Task brief
Pick out each line below that contains the string "depth". Letter case matters.

** START OF Task material **

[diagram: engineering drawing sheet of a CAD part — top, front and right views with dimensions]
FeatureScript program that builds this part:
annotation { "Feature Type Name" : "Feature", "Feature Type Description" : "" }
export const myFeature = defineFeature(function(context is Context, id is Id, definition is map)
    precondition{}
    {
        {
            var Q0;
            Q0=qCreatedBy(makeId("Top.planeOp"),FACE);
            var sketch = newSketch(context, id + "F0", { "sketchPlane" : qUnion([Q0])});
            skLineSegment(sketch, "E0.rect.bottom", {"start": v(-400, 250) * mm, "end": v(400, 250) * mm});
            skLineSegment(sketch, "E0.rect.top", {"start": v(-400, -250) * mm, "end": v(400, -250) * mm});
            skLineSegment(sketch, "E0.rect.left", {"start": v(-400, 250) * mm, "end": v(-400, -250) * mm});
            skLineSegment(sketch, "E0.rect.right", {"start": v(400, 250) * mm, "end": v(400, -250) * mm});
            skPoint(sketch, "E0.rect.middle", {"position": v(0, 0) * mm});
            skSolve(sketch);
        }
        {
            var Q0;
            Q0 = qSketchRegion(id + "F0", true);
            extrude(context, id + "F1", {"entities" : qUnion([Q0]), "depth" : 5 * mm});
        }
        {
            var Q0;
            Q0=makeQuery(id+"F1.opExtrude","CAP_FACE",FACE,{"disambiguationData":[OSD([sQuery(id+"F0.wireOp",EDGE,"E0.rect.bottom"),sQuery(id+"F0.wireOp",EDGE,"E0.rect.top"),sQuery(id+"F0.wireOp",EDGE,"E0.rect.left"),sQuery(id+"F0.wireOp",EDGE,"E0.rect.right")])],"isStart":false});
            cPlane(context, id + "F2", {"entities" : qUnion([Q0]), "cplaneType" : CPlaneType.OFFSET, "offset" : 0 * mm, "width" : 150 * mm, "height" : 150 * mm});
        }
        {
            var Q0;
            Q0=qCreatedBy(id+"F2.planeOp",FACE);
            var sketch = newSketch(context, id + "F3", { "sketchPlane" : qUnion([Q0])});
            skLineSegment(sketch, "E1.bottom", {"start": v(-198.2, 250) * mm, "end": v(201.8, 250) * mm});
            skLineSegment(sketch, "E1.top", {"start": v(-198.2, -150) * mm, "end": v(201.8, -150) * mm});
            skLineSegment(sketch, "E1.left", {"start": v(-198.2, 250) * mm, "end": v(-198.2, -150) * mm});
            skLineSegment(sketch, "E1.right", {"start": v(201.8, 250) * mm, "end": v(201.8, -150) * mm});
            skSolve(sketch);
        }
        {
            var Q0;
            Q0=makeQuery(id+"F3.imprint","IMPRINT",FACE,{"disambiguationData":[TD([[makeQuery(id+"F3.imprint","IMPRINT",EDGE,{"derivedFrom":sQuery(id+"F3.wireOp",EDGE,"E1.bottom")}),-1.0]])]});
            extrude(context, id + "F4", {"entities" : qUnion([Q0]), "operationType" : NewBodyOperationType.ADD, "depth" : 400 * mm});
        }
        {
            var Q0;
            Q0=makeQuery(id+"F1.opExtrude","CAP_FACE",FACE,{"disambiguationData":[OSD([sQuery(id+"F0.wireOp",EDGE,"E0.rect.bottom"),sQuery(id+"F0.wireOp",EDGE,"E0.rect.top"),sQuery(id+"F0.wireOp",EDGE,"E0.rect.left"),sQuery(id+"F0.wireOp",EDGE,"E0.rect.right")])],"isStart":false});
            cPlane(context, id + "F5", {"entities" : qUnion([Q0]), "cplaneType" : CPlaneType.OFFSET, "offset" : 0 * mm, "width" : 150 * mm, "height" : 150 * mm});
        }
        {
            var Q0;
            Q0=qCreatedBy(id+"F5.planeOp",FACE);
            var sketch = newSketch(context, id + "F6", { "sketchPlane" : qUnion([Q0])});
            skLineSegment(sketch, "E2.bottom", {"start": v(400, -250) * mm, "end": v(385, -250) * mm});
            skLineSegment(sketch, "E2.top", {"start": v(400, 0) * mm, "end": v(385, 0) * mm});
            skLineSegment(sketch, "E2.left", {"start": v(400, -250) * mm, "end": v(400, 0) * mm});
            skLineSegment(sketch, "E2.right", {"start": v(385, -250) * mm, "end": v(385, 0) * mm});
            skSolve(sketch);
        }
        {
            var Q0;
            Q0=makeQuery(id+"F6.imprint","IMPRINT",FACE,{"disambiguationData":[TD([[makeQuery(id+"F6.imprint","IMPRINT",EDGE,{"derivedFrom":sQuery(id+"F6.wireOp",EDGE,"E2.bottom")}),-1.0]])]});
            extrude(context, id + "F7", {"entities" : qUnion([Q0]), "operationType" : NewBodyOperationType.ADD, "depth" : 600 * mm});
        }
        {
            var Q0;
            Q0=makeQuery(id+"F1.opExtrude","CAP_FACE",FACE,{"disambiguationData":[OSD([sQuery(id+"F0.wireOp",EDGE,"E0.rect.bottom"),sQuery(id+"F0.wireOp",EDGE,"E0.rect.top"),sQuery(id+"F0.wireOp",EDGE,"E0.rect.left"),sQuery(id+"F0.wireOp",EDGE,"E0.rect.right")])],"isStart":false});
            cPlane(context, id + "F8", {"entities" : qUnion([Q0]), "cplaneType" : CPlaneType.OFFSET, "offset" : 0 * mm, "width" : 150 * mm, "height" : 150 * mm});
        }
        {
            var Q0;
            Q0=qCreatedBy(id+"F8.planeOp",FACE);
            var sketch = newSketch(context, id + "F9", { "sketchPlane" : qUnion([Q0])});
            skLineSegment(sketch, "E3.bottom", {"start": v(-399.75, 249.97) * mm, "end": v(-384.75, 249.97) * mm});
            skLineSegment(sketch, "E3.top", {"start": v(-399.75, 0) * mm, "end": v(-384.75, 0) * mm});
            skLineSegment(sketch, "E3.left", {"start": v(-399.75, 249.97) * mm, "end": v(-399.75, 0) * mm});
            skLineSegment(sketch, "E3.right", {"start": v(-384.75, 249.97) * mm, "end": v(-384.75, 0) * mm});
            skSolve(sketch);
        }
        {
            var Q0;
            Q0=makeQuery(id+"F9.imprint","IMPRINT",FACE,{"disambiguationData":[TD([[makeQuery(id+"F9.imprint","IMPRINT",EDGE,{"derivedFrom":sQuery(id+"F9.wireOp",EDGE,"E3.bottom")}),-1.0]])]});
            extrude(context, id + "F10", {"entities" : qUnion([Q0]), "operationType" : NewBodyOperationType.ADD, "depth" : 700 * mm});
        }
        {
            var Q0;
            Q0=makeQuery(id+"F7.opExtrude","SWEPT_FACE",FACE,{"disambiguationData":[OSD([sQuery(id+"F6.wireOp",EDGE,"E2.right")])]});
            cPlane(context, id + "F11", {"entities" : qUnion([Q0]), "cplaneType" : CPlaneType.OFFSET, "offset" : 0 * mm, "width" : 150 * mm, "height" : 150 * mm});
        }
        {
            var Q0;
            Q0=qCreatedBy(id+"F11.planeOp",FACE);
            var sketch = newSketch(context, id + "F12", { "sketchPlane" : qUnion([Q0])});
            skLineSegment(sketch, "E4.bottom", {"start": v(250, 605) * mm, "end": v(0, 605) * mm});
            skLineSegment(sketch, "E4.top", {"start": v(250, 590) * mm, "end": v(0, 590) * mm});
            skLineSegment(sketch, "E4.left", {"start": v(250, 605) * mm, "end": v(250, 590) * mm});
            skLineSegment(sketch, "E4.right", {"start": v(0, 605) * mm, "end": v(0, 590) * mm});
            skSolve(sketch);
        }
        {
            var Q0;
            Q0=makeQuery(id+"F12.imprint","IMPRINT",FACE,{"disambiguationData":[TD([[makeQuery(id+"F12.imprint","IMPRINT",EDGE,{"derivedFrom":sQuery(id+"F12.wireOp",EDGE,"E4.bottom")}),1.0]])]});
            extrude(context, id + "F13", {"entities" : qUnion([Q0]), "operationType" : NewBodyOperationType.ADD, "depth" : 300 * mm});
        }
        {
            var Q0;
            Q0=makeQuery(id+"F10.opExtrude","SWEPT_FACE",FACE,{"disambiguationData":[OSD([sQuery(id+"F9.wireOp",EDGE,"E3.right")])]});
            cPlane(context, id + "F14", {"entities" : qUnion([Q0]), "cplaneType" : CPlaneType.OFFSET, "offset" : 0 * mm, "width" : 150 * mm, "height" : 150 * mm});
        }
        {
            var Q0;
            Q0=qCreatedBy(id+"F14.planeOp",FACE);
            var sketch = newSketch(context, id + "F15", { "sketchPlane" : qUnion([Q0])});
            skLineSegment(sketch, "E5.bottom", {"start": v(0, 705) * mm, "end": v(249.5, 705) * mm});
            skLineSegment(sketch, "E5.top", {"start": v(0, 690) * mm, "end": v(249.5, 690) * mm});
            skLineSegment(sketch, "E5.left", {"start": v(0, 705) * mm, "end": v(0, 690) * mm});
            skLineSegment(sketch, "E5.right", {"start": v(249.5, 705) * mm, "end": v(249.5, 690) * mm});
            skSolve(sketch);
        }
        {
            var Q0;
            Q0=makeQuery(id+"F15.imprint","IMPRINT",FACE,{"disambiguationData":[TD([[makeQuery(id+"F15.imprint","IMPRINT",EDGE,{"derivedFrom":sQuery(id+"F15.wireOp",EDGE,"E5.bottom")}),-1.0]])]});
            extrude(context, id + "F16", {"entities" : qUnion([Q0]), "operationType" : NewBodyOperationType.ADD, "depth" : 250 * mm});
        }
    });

** END OF Task material **
** START OF Task material **

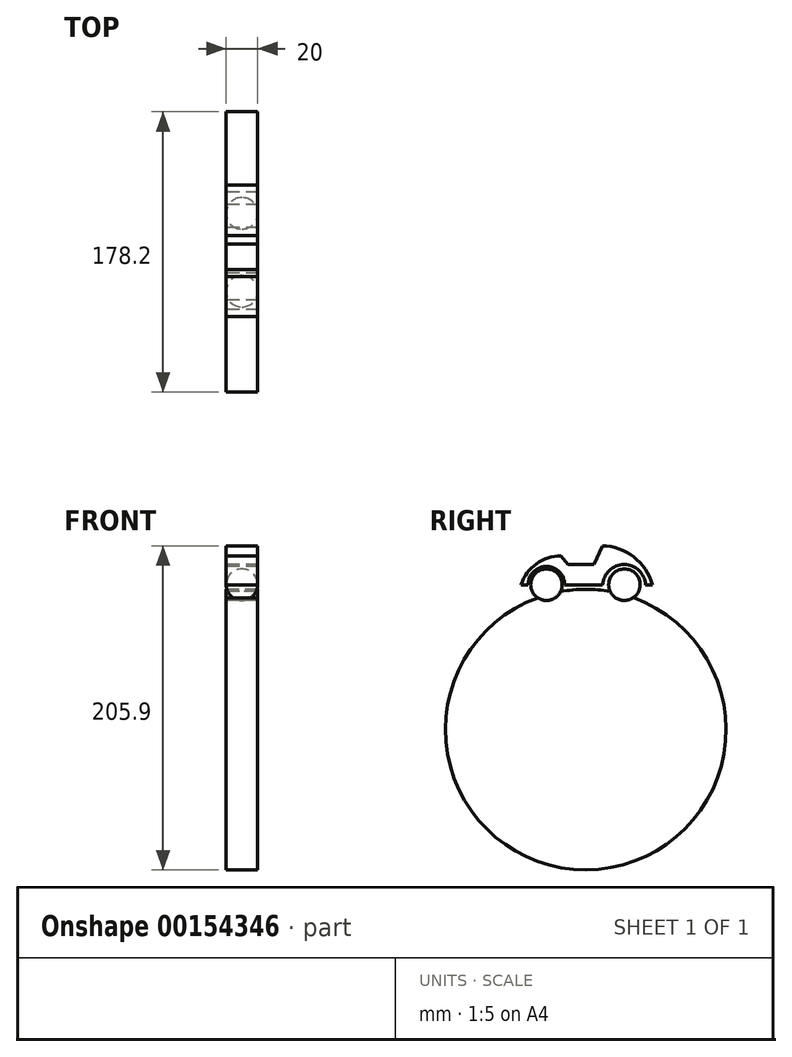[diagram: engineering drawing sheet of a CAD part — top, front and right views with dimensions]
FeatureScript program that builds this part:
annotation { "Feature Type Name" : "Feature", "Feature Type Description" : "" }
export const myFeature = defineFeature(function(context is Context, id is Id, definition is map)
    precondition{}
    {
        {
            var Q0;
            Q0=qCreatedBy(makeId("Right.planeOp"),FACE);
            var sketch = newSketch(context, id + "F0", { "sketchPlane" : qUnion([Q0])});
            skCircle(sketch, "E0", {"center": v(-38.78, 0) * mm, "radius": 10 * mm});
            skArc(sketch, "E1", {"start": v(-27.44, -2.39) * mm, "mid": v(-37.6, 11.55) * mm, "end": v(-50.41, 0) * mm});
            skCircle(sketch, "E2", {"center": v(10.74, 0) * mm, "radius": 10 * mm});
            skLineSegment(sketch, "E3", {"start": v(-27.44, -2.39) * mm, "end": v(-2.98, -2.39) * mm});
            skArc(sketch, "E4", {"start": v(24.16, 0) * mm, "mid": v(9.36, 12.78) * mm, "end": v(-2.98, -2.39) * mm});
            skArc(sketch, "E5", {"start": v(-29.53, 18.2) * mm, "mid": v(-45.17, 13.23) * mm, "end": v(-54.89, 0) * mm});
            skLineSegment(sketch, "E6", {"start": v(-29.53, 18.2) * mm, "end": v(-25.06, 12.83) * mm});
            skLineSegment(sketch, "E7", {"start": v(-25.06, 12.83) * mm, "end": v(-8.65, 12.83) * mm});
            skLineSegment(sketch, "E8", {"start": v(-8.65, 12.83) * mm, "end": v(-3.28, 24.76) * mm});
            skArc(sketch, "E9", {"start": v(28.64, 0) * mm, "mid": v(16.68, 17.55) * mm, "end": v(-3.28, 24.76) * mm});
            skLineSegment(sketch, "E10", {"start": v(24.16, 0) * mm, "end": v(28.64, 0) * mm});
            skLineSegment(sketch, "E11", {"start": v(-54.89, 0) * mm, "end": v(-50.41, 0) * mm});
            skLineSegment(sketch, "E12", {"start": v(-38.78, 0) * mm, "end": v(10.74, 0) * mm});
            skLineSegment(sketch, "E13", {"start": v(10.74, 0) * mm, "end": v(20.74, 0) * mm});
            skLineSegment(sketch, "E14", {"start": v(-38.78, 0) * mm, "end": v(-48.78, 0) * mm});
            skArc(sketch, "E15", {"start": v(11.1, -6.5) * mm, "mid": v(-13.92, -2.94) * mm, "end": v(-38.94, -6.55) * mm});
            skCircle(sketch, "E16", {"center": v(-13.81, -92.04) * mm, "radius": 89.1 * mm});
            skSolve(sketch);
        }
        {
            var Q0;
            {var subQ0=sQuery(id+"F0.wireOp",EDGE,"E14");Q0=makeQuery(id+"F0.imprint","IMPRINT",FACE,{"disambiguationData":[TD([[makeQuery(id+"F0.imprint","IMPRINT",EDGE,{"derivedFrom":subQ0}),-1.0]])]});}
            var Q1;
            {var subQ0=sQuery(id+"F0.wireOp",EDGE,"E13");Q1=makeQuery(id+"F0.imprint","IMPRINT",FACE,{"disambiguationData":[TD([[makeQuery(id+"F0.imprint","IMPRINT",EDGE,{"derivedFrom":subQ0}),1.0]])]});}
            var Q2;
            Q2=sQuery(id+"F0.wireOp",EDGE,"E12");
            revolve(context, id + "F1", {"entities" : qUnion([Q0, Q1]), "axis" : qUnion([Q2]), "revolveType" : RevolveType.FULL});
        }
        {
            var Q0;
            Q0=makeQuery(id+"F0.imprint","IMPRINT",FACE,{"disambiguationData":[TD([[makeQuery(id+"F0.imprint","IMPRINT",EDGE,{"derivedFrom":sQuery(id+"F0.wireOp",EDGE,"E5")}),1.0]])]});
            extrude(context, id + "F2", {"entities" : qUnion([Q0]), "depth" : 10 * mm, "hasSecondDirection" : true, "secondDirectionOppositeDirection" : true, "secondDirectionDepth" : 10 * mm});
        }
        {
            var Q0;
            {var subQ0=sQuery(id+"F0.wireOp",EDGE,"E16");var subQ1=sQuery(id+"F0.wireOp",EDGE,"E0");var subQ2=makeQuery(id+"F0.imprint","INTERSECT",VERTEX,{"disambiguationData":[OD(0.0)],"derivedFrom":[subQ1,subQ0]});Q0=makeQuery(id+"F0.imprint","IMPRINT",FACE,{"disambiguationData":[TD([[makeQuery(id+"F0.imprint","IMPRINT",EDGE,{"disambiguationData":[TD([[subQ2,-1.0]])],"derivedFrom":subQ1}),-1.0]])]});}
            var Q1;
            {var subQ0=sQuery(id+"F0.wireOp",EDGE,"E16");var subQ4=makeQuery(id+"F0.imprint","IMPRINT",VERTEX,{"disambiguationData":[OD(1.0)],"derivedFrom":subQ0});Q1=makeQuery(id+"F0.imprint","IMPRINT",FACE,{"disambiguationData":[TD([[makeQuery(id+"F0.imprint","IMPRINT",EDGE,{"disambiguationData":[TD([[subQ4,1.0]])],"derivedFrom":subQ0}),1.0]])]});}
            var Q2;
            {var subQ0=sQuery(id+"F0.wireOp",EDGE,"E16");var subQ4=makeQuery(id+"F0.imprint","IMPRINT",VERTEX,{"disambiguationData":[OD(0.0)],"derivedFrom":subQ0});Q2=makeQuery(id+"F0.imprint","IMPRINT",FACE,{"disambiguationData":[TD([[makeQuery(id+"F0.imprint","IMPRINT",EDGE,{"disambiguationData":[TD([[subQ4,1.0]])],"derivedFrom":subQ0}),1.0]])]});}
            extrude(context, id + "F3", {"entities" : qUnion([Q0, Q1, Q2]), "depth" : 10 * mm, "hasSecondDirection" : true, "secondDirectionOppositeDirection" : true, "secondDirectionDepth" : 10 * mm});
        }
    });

** END OF Task material **

Exercise output
            extrude(context, id + "F1", {"entities" : qUnion([Q0]), "depth" : 5 * mm});
            extrude(context, id + "F4", {"entities" : qUnion([Q0]), "operationType" : NewBodyOperationType.ADD, "depth" : 400 * mm});
            extrude(context, id + "F7", {"entities" : qUnion([Q0]), "operationType" : NewBodyOperationType.ADD, "depth" : 600 * mm});
            extrude(context, id + "F10", {"entities" : qUnion([Q0]), "operationType" : NewBodyOperationType.ADD, "depth" : 700 * mm});
            extrude(context, id + "F13", {"entities" : qUnion([Q0]), "operationType" : NewBodyOperationType.ADD, "depth" : 300 * mm});
            extrude(context, id + "F16", {"entities" : qUnion([Q0]), "operationType" : NewBodyOperationType.ADD, "depth" : 250 * mm});
            extrude(context, id + "F2", {"entities" : qUnion([Q0]), "depth" : 10 * mm, "hasSecondDirection" : true, "secondDirectionOppositeDirection" : true, "secondDirectionDepth" : 10 * mm});
            extrude(context, id + "F3", {"entities" : qUnion([Q0, Q1, Q2]), "depth" : 10 * mm, "hasSecondDirection" : true, "secondDirectionOppositeDirection" : true, "secondDirectionDepth" : 10 * mm});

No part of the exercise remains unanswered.